## Excerpted text
7 comments

  • samwillis 8 hours ago
    It's great that the rust community are finding ways to improve the performance of decoding strings from WASM to js, it's one of the major performance holes you hit when using WASM.

    The issue comes down to the fact that even if your WASM code can return a utf16 buffer, to use it as a string in JS code the engine needs to make a copy at some point. The TextDecoder api does a first good job of making this efficient, ensuring there is just a single copy, but it's still overhead.

    Ideally there should be a way to wrap an array buffer with a "String View", offloading the responsibility of ensuring its utf16 to the WASM code, and there being no copy made. But that brings a ton of complexities as strings need to be immutable in js, but the underlying buffer could still be changed.

    • breve 6 hours ago
      The JS string built-ins proposal for WebAssembly:

      https://github.com/WebAssembly/js-string-builtins/blob/main/...

      • samwillis 4 hours ago
        Personally I feel this is backwards - I don't want access to js literals and objects from WASM, I just want a way to wrap an arbitrary array buffer that contains a utf16 string as a js string.

        It keeps WASM simple and provides a thin layer as an optimisation.

        • vanderZwan 4 hours ago
          > It keeps WASM simple

          At the cost of complicating JS string implementations, probably to the point of undoing the benefits.

## Exercise instructions
Can you pull out the entire thread on decoding strings from WASM to JS, reproducing it word for word? You won't need the data for anything.

## Data supplied

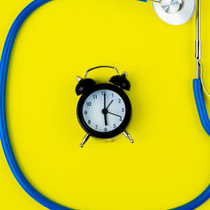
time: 6:01
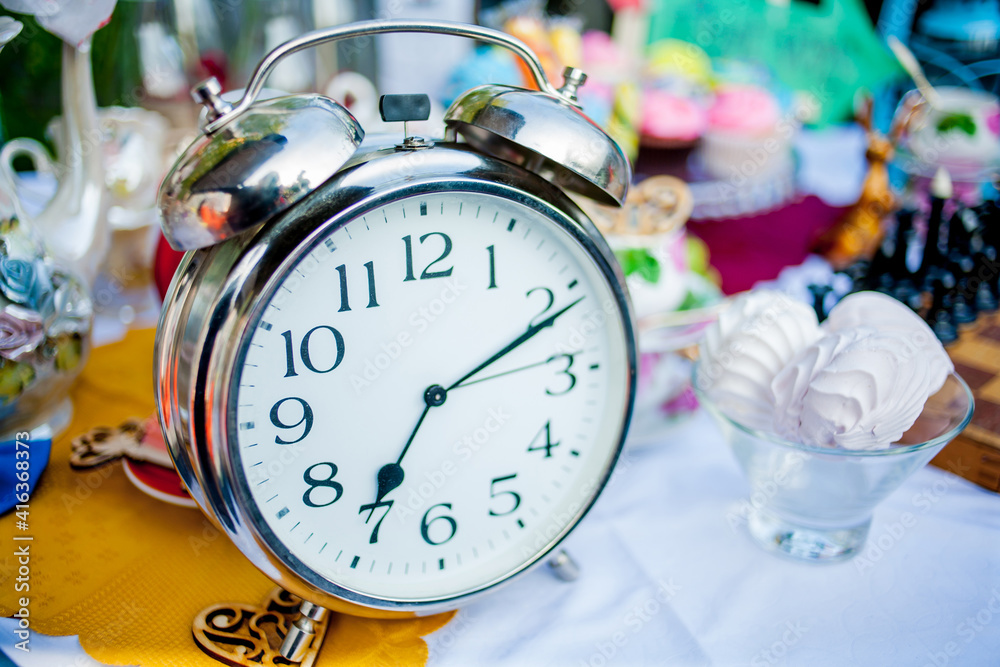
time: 7:10
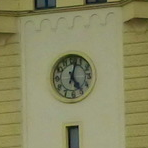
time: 5:02
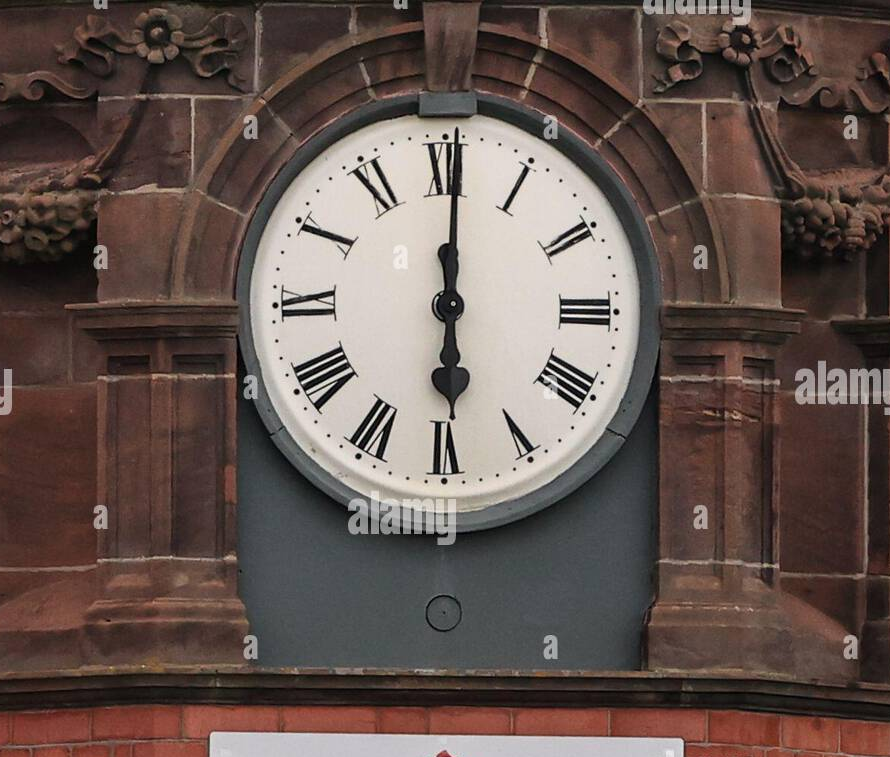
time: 6:00
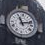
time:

## Response
7 comments

  • samwillis 8 hours ago
    It's great that the rust community are finding ways to improve the performance of decoding strings from WASM to js, it's one of the major performance holes you hit when using WASM.

    The issue comes down to the fact that even if your WASM code can return a utf16 buffer, to use it as a string in JS code the engine needs to make a copy at some point. The TextDecoder api does a first good job of making this efficient, ensuring there is just a single copy, but it's still overhead.

    Ideally there should be a way to wrap an array buffer with a "String View", offloading the responsibility of ensuring its utf16 to the WASM code, and there being no copy made. But that brings a ton of complexities as strings need to be immutable in js, but the underlying buffer could still be changed.

    • breve 6 hours ago
      The JS string built-ins proposal for WebAssembly:

      https://github.com/WebAssembly/js-string-builtins/blob/main/...

      • samwillis 4 hours ago
        Personally I feel this is backwards - I don't want access to js literals and objects from WASM, I just want a way to wrap an arbitrary array buffer that contains a utf16 string as a js string.

        It keeps WASM simple and provides a thin layer as an optimisation.

        • vanderZwan 4 hours ago
          > It keeps WASM simple

          At the cost of complicating JS string implementations, probably to the point of undoing the benefits.